[Start of section]
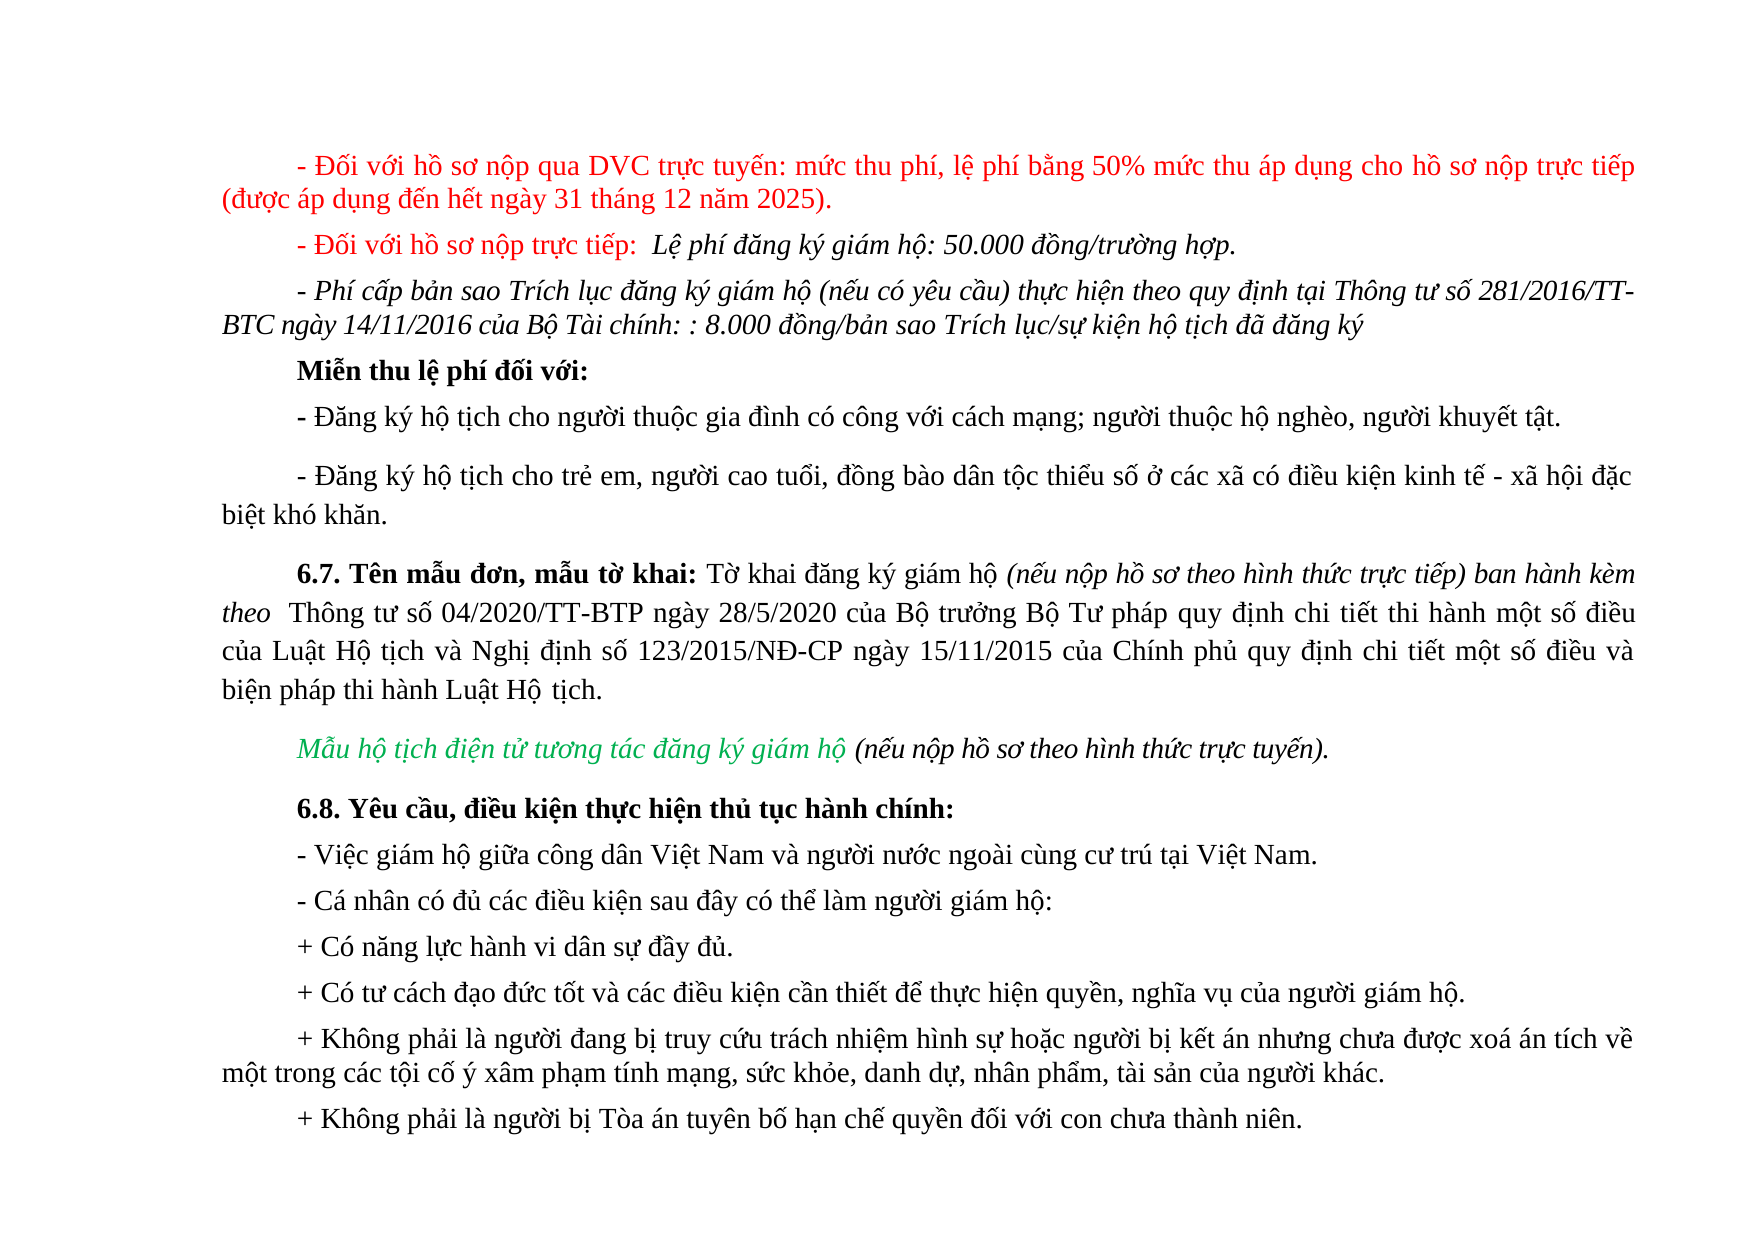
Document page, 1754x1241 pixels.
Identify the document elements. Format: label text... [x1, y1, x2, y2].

text Mẫu hộ tịch điện tử tương tác đăng ký giám hộ (nếu nộp hồ sơ theo hình thức trực tuyến). [222, 731, 1636, 765]
text - Đối với hồ sơ nộp qua DVC trực tuyến: mức thu phí, lệ phí bằng 50% mức thu áp dụng cho hồ sơ nộp trực tiếp (được áp dụng đến hết ngày 31 tháng 12 năm 2025). [222, 148, 1636, 215]
text - Đối với hồ sơ nộp trực tiếp: Lệ phí đăng ký giám hộ: 50.000 đồng/trường hợp. [222, 227, 1636, 261]
text 6.7. Tên mẫu đơn, mẫu tờ khai: Tờ khai đăng ký giám hộ (nếu nộp hồ sơ theo hình thức trực tiếp) ban hành kèm theo Thông tư số 04/2020/TT-BTP ngày 28/5/2020 của Bộ trưởng Bộ Tư pháp quy định chi tiết thi hành một số điều của Luật Hộ tịch và Nghị định số 123/2015/NĐ-CP ngày 15/11/2015 của Chính phủ quy định chi tiết một số điều và biện pháp thi hành Luật Hộ tịch. [222, 556, 1636, 705]
text + Có tư cách đạo đức tốt và các điều kiện cần thiết để thực hiện quyền, nghĩa vụ của người giám hộ. [222, 976, 1636, 1009]
text - Đăng ký hộ tịch cho người thuộc gia đình có công với cách mạng; người thuộc hộ nghèo, người khuyết tật. [222, 399, 1636, 432]
text - Việc giám hộ giữa công dân Việt Nam và người nước ngoài cùng cư trú tại Việt Nam. [222, 837, 1636, 871]
text + Không phải là người bị Tòa án tuyên bố hạn chế quyền đối với con chưa thành niên. [222, 1101, 1636, 1135]
text - Phí cấp bản sao Trích lục đăng ký giám hộ (nếu có yêu cầu) thực hiện theo quy định tại Thông tư số 281/2016/TT-BTC ngày 14/11/2016 của Bộ Tài chính: : 8.000 đồng/bản sao Trích lục/sự kiện hộ tịch đã đăng ký [222, 273, 1636, 340]
text - Đăng ký hộ tịch cho trẻ em, người cao tuổi, đồng bào dân tộc thiểu số ở các xã có điều kiện kinh tế - xã hội đặc biệt khó khăn. [222, 458, 1636, 530]
text + Có năng lực hành vi dân sự đầy đủ. [222, 929, 1636, 963]
text - Cá nhân có đủ các điều kiện sau đây có thể làm người giám hộ: [222, 883, 1636, 917]
text + Không phải là người đang bị truy cứu trách nhiệm hình sự hoặc người bị kết án nhưng chưa được xoá án tích về một trong các tội cố ý xâm phạm tính mạng, sức khỏe, danh dự, nhân phẩm, tài sản của người khác. [222, 1022, 1636, 1089]
text Miễn thu lệ phí đối với: [222, 353, 1636, 386]
text 6.8. Yêu cầu, điều kiện thực hiện thủ tục hành chính: [222, 791, 1636, 825]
[End of section]
_What this task involves:_ All the lines above are to be given again exactly as they read, with the pictures removed.

_Result of this task:_
Document page, 1754x1241 pixels.
Identify the document elements. Format: label text... [x1, y1, x2, y2].

text Mẫu hộ tịch điện tử tương tác đăng ký giám hộ (nếu nộp hồ sơ theo hình thức trực tuyến). [222, 731, 1636, 765]
text - Đối với hồ sơ nộp qua DVC trực tuyến: mức thu phí, lệ phí bằng 50% mức thu áp dụng cho hồ sơ nộp trực tiếp (được áp dụng đến hết ngày 31 tháng 12 năm 2025). [222, 148, 1636, 215]
text - Đối với hồ sơ nộp trực tiếp: Lệ phí đăng ký giám hộ: 50.000 đồng/trường hợp. [222, 227, 1636, 261]
text 6.7. Tên mẫu đơn, mẫu tờ khai: Tờ khai đăng ký giám hộ (nếu nộp hồ sơ theo hình thức trực tiếp) ban hành kèm theo Thông tư số 04/2020/TT-BTP ngày 28/5/2020 của Bộ trưởng Bộ Tư pháp quy định chi tiết thi hành một số điều của Luật Hộ tịch và Nghị định số 123/2015/NĐ-CP ngày 15/11/2015 của Chính phủ quy định chi tiết một số điều và biện pháp thi hành Luật Hộ tịch. [222, 556, 1636, 705]
text + Có tư cách đạo đức tốt và các điều kiện cần thiết để thực hiện quyền, nghĩa vụ của người giám hộ. [222, 976, 1636, 1009]
text - Đăng ký hộ tịch cho người thuộc gia đình có công với cách mạng; người thuộc hộ nghèo, người khuyết tật. [222, 399, 1636, 432]
text - Việc giám hộ giữa công dân Việt Nam và người nước ngoài cùng cư trú tại Việt Nam. [222, 837, 1636, 871]
text + Không phải là người bị Tòa án tuyên bố hạn chế quyền đối với con chưa thành niên. [222, 1101, 1636, 1135]
text - Phí cấp bản sao Trích lục đăng ký giám hộ (nếu có yêu cầu) thực hiện theo quy định tại Thông tư số 281/2016/TT-BTC ngày 14/11/2016 của Bộ Tài chính: : 8.000 đồng/bản sao Trích lục/sự kiện hộ tịch đã đăng ký [222, 273, 1636, 340]
text - Đăng ký hộ tịch cho trẻ em, người cao tuổi, đồng bào dân tộc thiểu số ở các xã có điều kiện kinh tế - xã hội đặc biệt khó khăn. [222, 458, 1636, 530]
text + Có năng lực hành vi dân sự đầy đủ. [222, 929, 1636, 963]
text - Cá nhân có đủ các điều kiện sau đây có thể làm người giám hộ: [222, 883, 1636, 917]
text + Không phải là người đang bị truy cứu trách nhiệm hình sự hoặc người bị kết án nhưng chưa được xoá án tích về một trong các tội cố ý xâm phạm tính mạng, sức khỏe, danh dự, nhân phẩm, tài sản của người khác. [222, 1022, 1636, 1089]
text Miễn thu lệ phí đối với: [222, 353, 1636, 386]
text 6.8. Yêu cầu, điều kiện thực hiện thủ tục hành chính: [222, 791, 1636, 825]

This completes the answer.